The Militant (logo)  

Vol. 79/No. 6      February 23, 2015

 
(front page)
Chicago socialist mayor candidate
calls for solidarity with oil strike

 
BY ILONA GERSH
CHICAGO — Dan Fein, Socialist Workers Party candidate for mayor of Chicago, is kicking the socialist campaign into high gear heading towards the Feb. 24 election here. Over the last few days, Fein visited workers on Chicago’s southeast side; attended the Illinois Farmers Union convention in Altamont; joined striking oil workers on the picket line in Whiting, Indiana; and spoke on the challenges facing working farmers at a Feb. 8 Militant Labor Forum here.

Fein and a team of socialist campaigners went door to door Feb. 5 in a large high-rise apartment building in southeast Chicago.

“The Socialist Workers Party starts with how we can advance the common interests of workers and farmers against the blows of capitalism in crisis around the world,” Fein told Kathren Wallace, a retired airline worker. “Moscow sent troops and tanks to Ukraine, where mass mobilizations last year overthrew the regime there after decades of suffering under the Russian boot. I support the Ukrainian workers’ fight to remain free from Russian domination.”

Wallace asked about the killings and beheadings by the Islamic State in Iraq and Syria.

“Workers everywhere scored a victory against Islamic State when the Kurdish people defeated them in Kobani, Syria,” Fein said.

“Islamic State is trying to establish a brutally repressive Islamist capitalist government, but the toilers where they have taken over are resisting,” Fein said. “The Kurds, who have faced national oppression in Syria, Iraq, Iran and Turkey, have led the fight to beat them back.”

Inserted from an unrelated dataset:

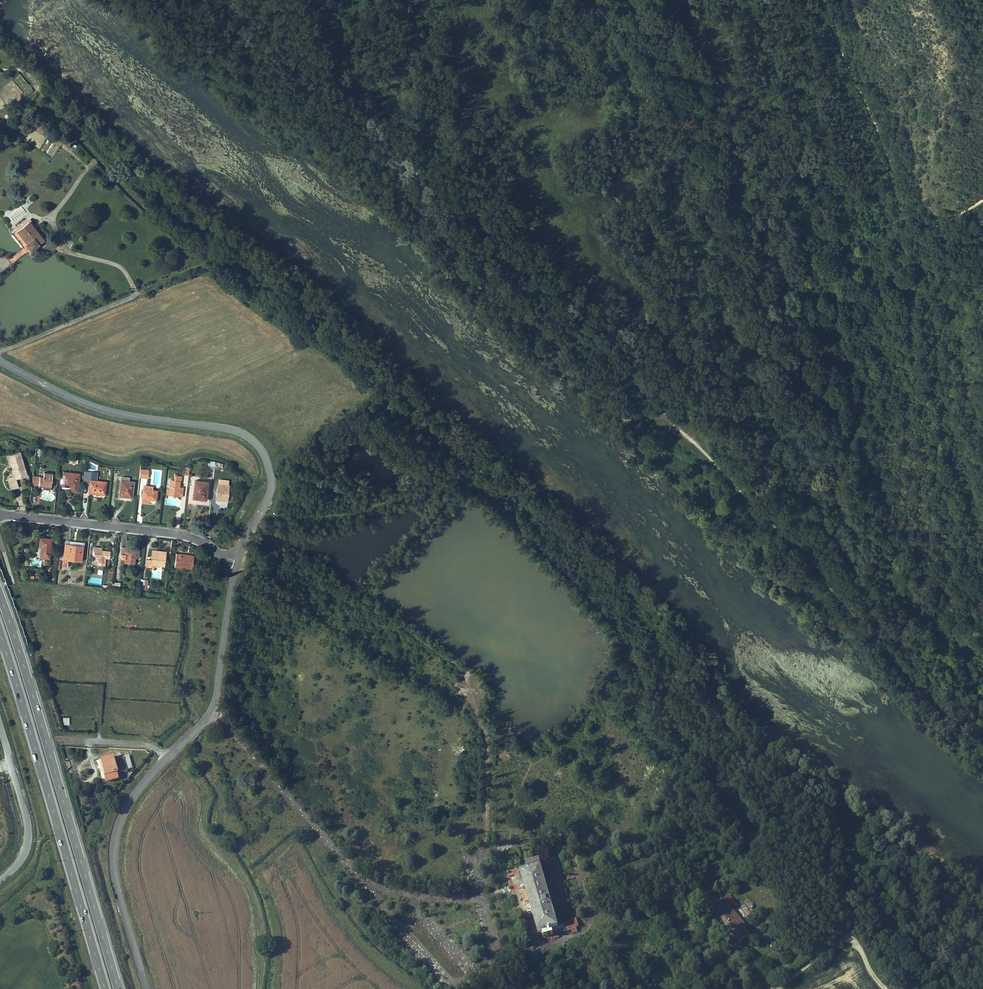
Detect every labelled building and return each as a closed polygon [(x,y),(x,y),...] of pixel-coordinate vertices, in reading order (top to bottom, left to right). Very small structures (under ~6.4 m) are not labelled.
[(58,135),(64,140),(66,136),(60,132),(58,134),(58,135)] [(75,138),(71,134),(66,138),(71,142),(75,138)] [(29,222),(18,231),(27,243),(26,243),(31,250),(43,240),(29,222)] [(27,253),(31,250),(26,243),(27,243),(18,231),(13,234),(27,253)] [(10,454),(11,458),(14,469),(13,470),(15,475),(7,478),(11,489),(18,486),(16,478),(20,477),(22,476),(27,475),(19,451),(10,454)] [(140,469),(139,477),(148,478),(149,469),(147,469),(146,470),(140,469)] [(90,481),(90,485),(89,488),(89,492),(105,494),(106,482),(92,480),(91,480),(91,471),(85,471),(84,480),(90,481)] [(39,485),(39,487),(43,487),(43,485),(43,484),(51,484),(52,473),(44,472),(44,476),(43,476),(43,477),(40,477),(39,485)] [(62,485),(66,485),(66,484),(71,485),(71,487),(78,488),(79,473),(63,472),(62,485)] [(182,496),(183,489),(179,488),(179,486),(180,481),(181,481),(181,476),(177,475),(175,475),(174,480),(170,479),(169,489),(167,489),(167,494),(169,494),(169,493),(172,494),(174,495),(174,496),(174,494),(178,495),(178,496),(182,496)] [(128,481),(129,477),(121,476),(119,496),(132,498),(134,482),(128,481)] [(206,499),(208,482),(195,480),(193,498),(206,499)] [(229,485),(219,484),(218,484),(217,492),(216,492),(215,494),(217,494),(216,498),(227,499),(229,485)] [(156,500),(157,491),(143,489),(142,498),(149,499),(156,500)] [(49,558),(51,539),(40,537),(39,546),(42,546),(40,556),(40,557),(49,558)] [(83,546),(69,544),(69,545),(65,545),(62,566),(67,567),(68,559),(81,561),(83,546)] [(123,547),(122,554),(125,555),(125,557),(125,562),(134,564),(135,557),(136,549),(132,549),(132,548),(130,547),(130,549),(127,548),(127,547),(123,547)] [(111,551),(102,550),(94,549),(93,550),(93,554),(93,556),(98,557),(98,564),(109,566),(111,551)] [(160,565),(164,566),(165,554),(161,553),(162,551),(152,550),(151,560),(147,559),(146,566),(151,567),(151,564),(155,564),(155,563),(160,563),(160,565)] [(174,566),(192,568),(194,556),(188,556),(188,558),(185,557),(185,554),(176,553),(174,566)] [(148,580),(141,579),(139,588),(147,589),(148,580)] [(118,772),(114,756),(102,760),(105,768),(107,775),(106,775),(107,782),(119,778),(117,772),(118,772)] [(133,768),(129,756),(118,760),(122,772),(133,768)] [(537,867),(538,866),(537,861),(524,865),(526,870),(537,867)] [(538,932),(555,927),(537,867),(520,872),(523,882),(525,887),(529,901),(531,907),(538,932)] [(723,900),(719,895),(708,905),(712,909),(723,900)] [(728,895),(723,900),(730,909),(732,910),(737,906),(728,895)] [(712,909),(719,918),(730,909),(723,900),(712,909)] [(745,927),(730,909),(719,918),(739,941),(748,934),(743,928),(745,927)] [(569,922),(563,924),(565,930),(567,929),(568,934),(576,931),(575,927),(577,926),(575,918),(568,920),(569,922)]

“U.S. imperialism is just looking for more control over the resources of the region,” Fein said. “They won’t play a progressive role in the Middle East either.”

Turning to U.S. politics, Fein said, “The Democrats and Republicans are the enemy of working people, they stand against our interests from Illinois to Cuba. We think working people need to take political power.”

“I agree about the rich. They can walk about as if there are no problems,” Wallace said.

“Workers and farmers face the same enemy,” Fein told Lynn and Pat Tappendorf at the Illinois Farmers Union convention Feb. 7. “The ruling propertied families and their drive for profits are responsible for the attacks we both face.”

“Yes, there are only three or four elevators in my county, and they control the prices we get,” agreed Lynn Tappendorf, who grows corn and soybeans on 1,250 acres, with help from his wife, Pat, and his son Simon.

Fein explained how the Socialist Workers Party is urging workers, farmers and others to join in solidarity with refinery workers on strike against BP in Whiting and other refineries across the country. “This is the first national oil workers strike since 1980, and the key issue is safety on the job.”

“The SWP joined the big farm protests and tractorcades to Washington, D.C., in 1980 too,” Fein said.

“I remember that,” Lynn Tappendorf said. “I was only 15 years old. I was in high school. I didn’t go, but I remember it.”

The Tappendorfs got a subscription to the Militant and invited Fein to come down to their farm to continue the discussion.

Fein joins oil workers pickets
The following morning Fein joined members of United Steelworkers Local 7-1 on strike at the Whiting refinery. Nearly 1,100 workers there along with oil workers at 10 other plants nationwide walked out over safety and forced overtime. Strikers gave Fein a ride from the union hall to one of the 12 picket lines. The shuttle driver got out and introduced Fein as a mayoral candidate there to support the strike.

“Safety is an issue that only the workers will seriously fight for. Your strike deserves the support of all working people,” Fein said. “Yesterday I spoke with farmers in Illinois and told them they had a stake in your struggle.”

That afternoon Fein joined Randy Jasper, a grain farmer from Muscoda, Wisconsin, at a Militant Labor Forum in Chicago to speak on the need for family farmers and workers to build a fighting alliance against attacks from the propertied rulers.

Advancing the worldwide struggle for socialism necessitates closing the enormous gap between social conditions facing working people in imperialist countries and in the semicolonial world, Fein said. Fighting to expand electrification there to allow for reading, culture and collaboration after the sun goes down is a precondition for advancing working-class solidarity and common battles.

Jasper, who has visited Cuba three times in recent years, said he saw for himself how revolutionary Cuba is an example for U.S. farmers. Farming there is organized to provide food for the population, he said, not to make profits.